Task requirements: Collect every line below that contains the word "Drive".

====== Data supplied ======

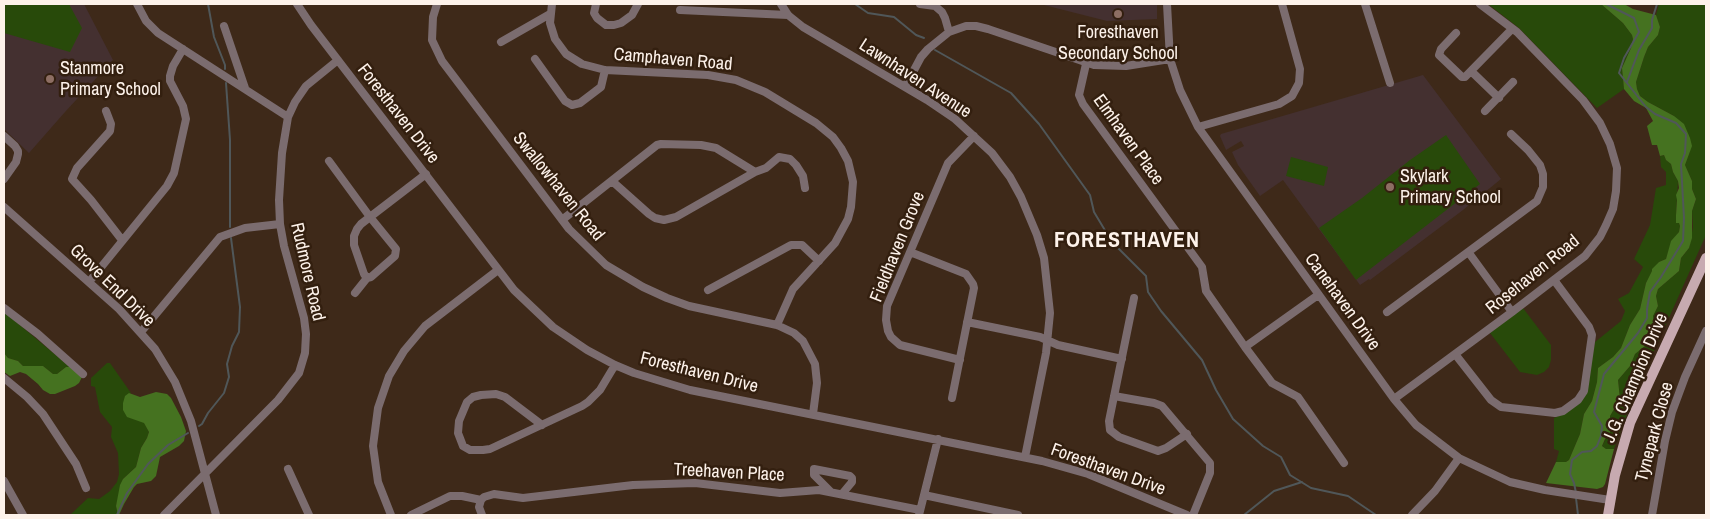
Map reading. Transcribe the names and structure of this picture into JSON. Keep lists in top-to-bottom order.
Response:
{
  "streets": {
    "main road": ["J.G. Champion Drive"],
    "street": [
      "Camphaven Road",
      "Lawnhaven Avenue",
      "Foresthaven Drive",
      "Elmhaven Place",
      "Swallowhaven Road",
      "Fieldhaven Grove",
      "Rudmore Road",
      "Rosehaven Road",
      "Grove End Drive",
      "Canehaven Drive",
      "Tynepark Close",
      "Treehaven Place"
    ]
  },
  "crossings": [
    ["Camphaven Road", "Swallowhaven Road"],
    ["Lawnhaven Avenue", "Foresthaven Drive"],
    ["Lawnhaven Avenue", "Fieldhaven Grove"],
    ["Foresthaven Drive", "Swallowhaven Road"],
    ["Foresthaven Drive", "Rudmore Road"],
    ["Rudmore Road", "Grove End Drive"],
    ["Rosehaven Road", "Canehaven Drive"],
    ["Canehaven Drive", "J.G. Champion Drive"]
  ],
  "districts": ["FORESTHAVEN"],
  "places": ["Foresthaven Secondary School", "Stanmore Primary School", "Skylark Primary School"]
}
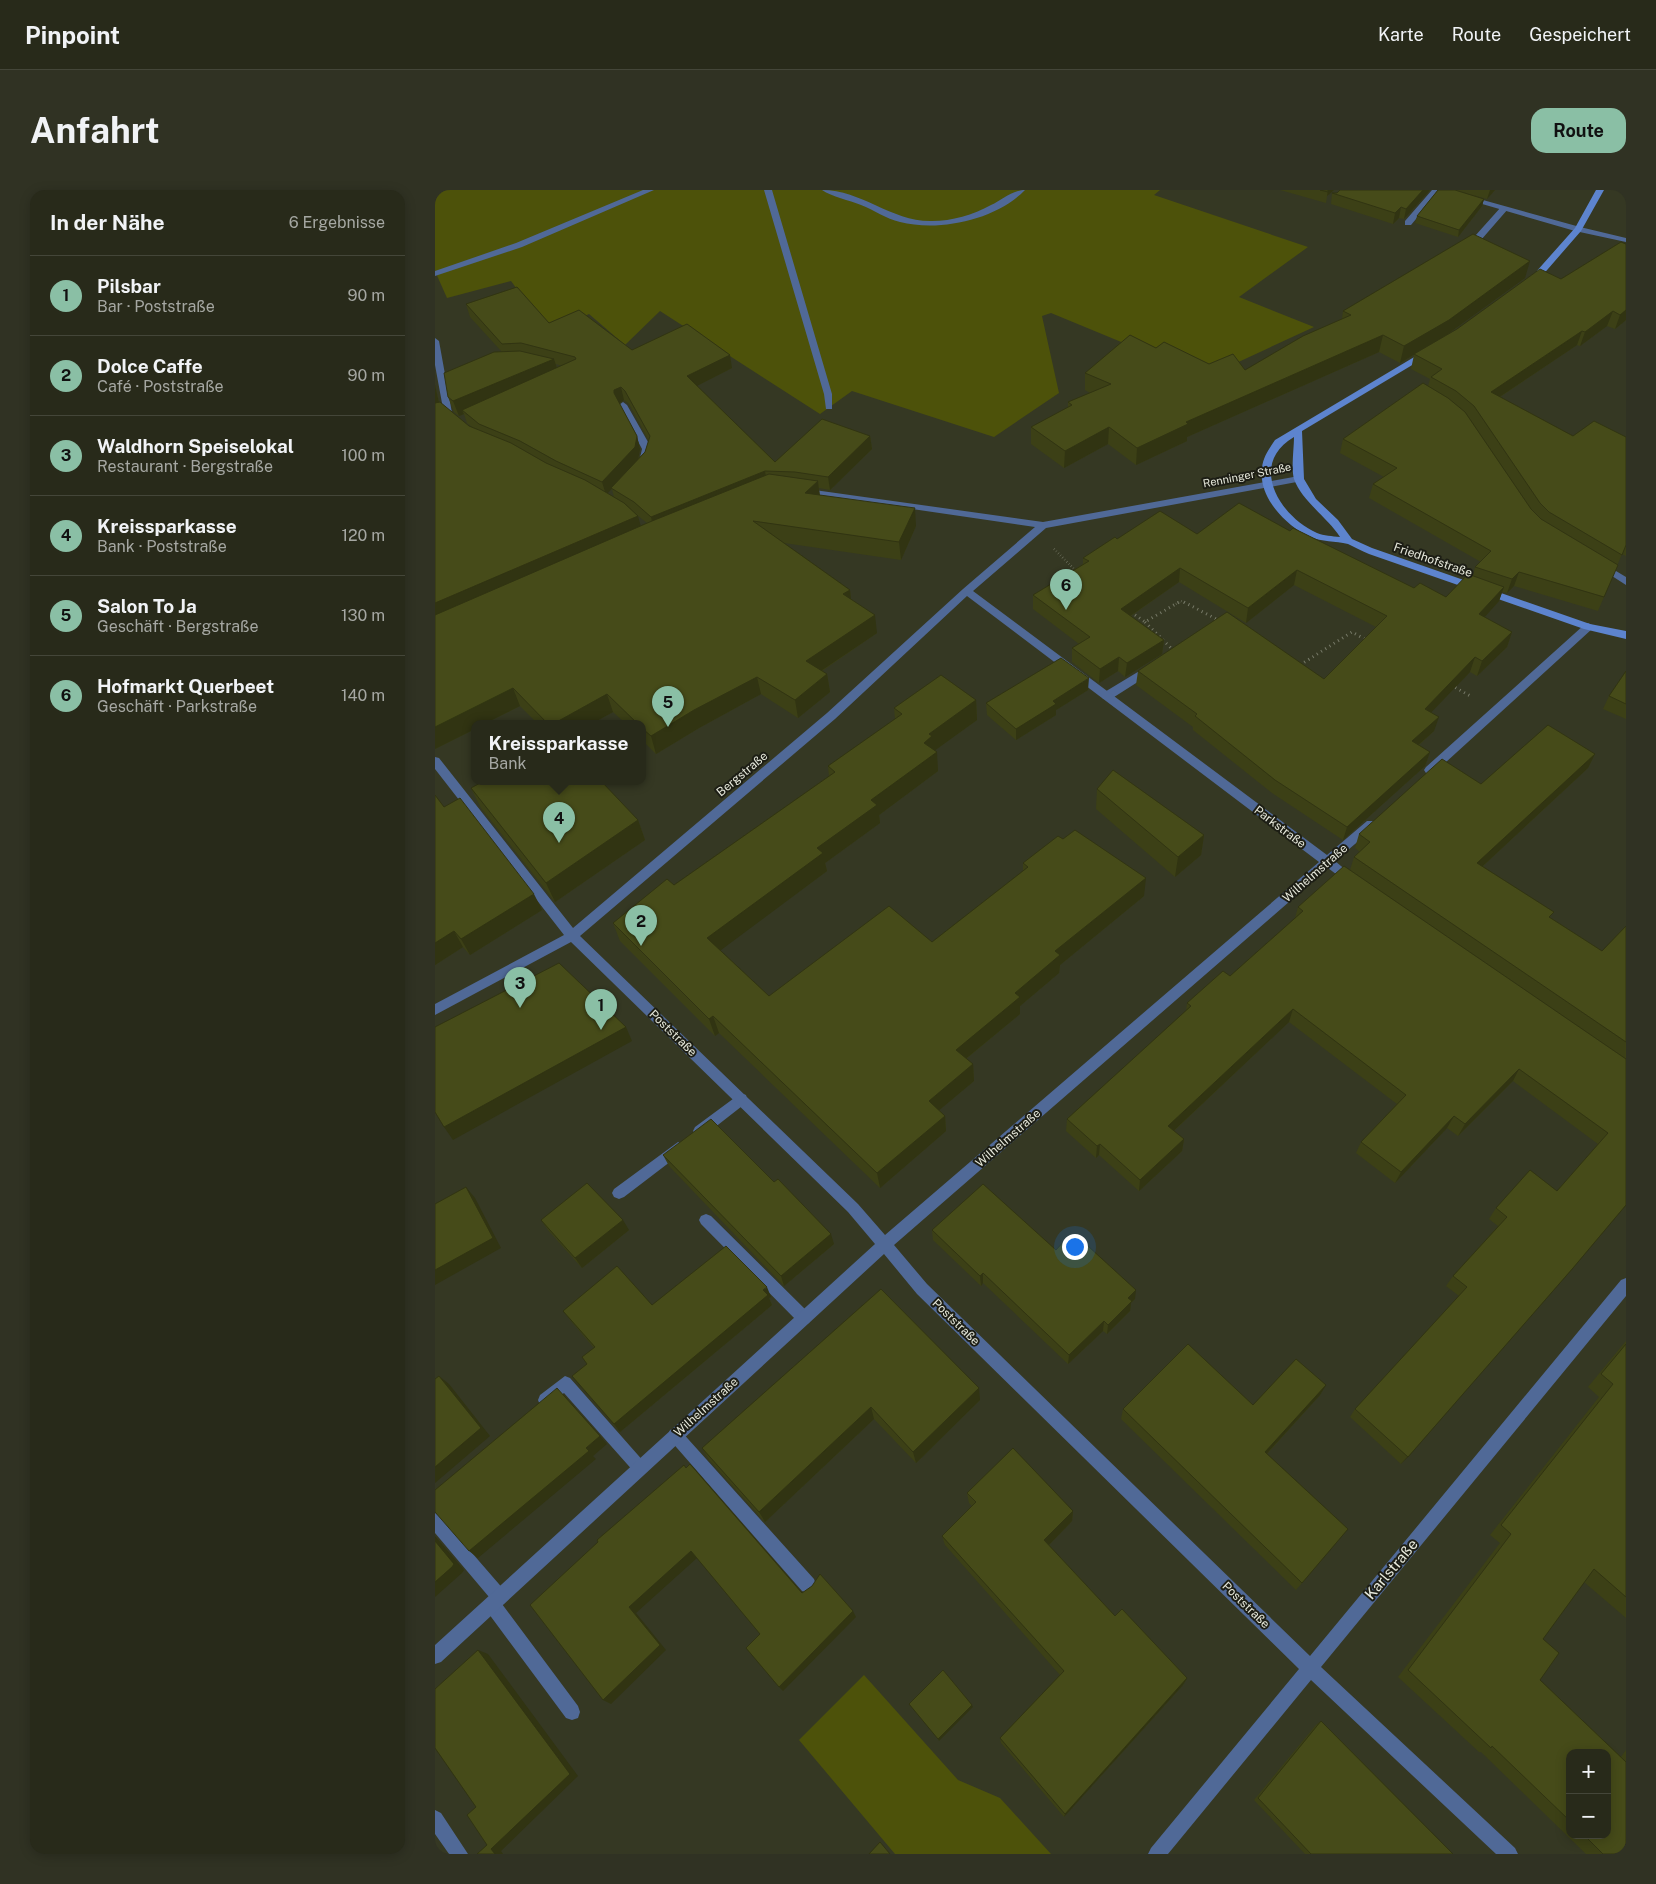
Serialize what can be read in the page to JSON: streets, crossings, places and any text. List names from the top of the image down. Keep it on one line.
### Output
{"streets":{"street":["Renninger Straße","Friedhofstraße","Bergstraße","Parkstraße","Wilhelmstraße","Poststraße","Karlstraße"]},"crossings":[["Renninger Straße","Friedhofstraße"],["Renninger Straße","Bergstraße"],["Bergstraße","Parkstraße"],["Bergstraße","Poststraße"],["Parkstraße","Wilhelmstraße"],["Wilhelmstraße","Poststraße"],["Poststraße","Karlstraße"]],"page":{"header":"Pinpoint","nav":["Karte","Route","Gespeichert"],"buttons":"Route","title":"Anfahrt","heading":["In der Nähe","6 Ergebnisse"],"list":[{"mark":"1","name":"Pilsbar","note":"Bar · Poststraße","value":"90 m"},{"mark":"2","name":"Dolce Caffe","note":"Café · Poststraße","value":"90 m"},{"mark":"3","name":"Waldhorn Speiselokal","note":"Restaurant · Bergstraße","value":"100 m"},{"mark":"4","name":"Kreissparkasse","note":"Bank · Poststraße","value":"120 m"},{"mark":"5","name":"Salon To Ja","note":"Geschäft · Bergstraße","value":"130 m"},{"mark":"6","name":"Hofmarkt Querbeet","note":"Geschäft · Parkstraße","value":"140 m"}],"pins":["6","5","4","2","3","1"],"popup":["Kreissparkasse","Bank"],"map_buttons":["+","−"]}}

======

Answer below:
    "main road": ["J.G. Champion Drive"],
      "Foresthaven Drive",
      "Grove End Drive",
      "Canehaven Drive",
    ["Lawnhaven Avenue", "Foresthaven Drive"],
    ["Foresthaven Drive", "Swallowhaven Road"],
    ["Foresthaven Drive", "Rudmore Road"],
    ["Rudmore Road", "Grove End Drive"],
    ["Rosehaven Road", "Canehaven Drive"],
    ["Canehaven Drive", "J.G. Champion Drive"]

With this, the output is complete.